Spain’s Supreme Court has struck down the country’s controversial national registry for Airbnb-style tourist rentals in a major victory for regional governments and holiday let owners.
The ruling cancels the so-called ‘Unique Rental Registry Number’ system that became mandatory for short-term rental properties across Spain on July 1, 2025.
But what exactly changes now and what does it mean for owners on the Costa del Sol and across Spain?
What was the national tourist rental registry?
The system was introduced under Royal Decree 1312/2024 and required every short-term rental property listed online – including Airbnb-style homes and seasonal rentals – to obtain a single national registration number.
Owners were also expected to submit annual rental declarations through the system.
The measure formed part of Madrid’s wider crackdown on tourist apartments amid Spain’s housing crisis.
Why did the Supreme Court cancel it?
Spain’s Supreme Court ruled that the central government did not have the legal authority to create a nationwide registry that overlaps with existing regional tourism registries.
Judges said regulation of tourist housing belongs primarily to Spain’s autonomous regions, not the national government.
The court stressed that EU Regulation 2024/1028, which Spain cited when creating the registry, does not require countries to operate a centralised national system.
Instead, the ruling found Madrid had overstepped its constitutional powers by imposing a state-controlled registry on top of regional ones already operating across Spain.
What parts of the law survive?
The ruling does not completely dismantle the system.
The Supreme Court upheld the legality of the ‘single digital window’ used for data exchange between platforms and authorities.
This means online platforms such as Airbnb and Booking.com will still have obligations to share rental data with authorities.
Statistical reporting and coordination mechanisms also remain valid.
What does this mean for tourist rental owners?
According to legal experts, owners will no longer be required to obtain the national ‘Unique Rental Registry Number’.
That means:
- no more duplicate national registration alongside regional licences,
- no obligation to file annual declarations through the cancelled registry,
- and potentially fewer administrative hurdles for owners already registered with regional authorities.
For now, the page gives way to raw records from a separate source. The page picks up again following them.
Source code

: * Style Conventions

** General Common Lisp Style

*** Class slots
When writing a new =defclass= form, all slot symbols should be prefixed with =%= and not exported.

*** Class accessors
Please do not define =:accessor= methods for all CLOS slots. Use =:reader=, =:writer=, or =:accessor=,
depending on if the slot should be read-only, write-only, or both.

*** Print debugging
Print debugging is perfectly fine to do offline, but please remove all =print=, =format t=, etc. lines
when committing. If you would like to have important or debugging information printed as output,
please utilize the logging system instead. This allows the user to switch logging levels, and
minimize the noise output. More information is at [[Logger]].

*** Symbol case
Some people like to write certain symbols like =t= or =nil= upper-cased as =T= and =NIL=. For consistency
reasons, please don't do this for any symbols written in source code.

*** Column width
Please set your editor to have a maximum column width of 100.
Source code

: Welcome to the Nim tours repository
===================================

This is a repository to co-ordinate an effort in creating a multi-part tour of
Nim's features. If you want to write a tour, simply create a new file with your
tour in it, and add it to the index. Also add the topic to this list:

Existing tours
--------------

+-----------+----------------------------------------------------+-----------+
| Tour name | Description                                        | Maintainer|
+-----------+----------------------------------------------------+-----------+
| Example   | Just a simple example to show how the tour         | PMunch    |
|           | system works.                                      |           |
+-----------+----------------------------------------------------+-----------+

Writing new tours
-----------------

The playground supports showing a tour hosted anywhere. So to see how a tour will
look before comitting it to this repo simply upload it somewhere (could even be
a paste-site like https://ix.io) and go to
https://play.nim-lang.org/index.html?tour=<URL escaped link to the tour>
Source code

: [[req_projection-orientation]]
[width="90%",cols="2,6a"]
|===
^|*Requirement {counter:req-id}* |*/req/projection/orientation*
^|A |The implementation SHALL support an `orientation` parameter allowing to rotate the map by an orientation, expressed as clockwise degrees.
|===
In practical terms, owners in Andalucia, Valencia, Catalonia and other regions will continue operating under their existing regional tourist rental systems.
Does Andalucia still regulate tourist rentals?
The ruling does not remove Andalucia’s own tourist rental laws or licensing requirements.
Properties on the Costa del Sol still need to comply with regional regulations imposed by the Junta de Andalucia and local town halls.
Malaga, Marbella and other tourism hotspots have continued tightening controls amid mounting pressure over housing affordability and overtourism.
Why is the ruling politically significant?
The case was originally brought by the Valencian regional government, which argued Madrid had invaded regional powers.
The decision is also likely to create problems for several new regional tourism laws currently being developed – including Andalucia’s proposed Sustainable Tourism Law.
That legislation had planned to introduce another regional registration system, potentially creating further duplication.
What happens next?
Despite the Supreme Court ruling, Spain is still under pressure from Brussels to improve oversight of short-term rentals.
In February, the European Commission warned against duplicate registration systems and ordered member states to eliminate incompatible administrative duplication by May 20, 2026.
As a result, Spain is now expected to move toward a more coordinated system between regions and platforms rather than a single centralised national registry.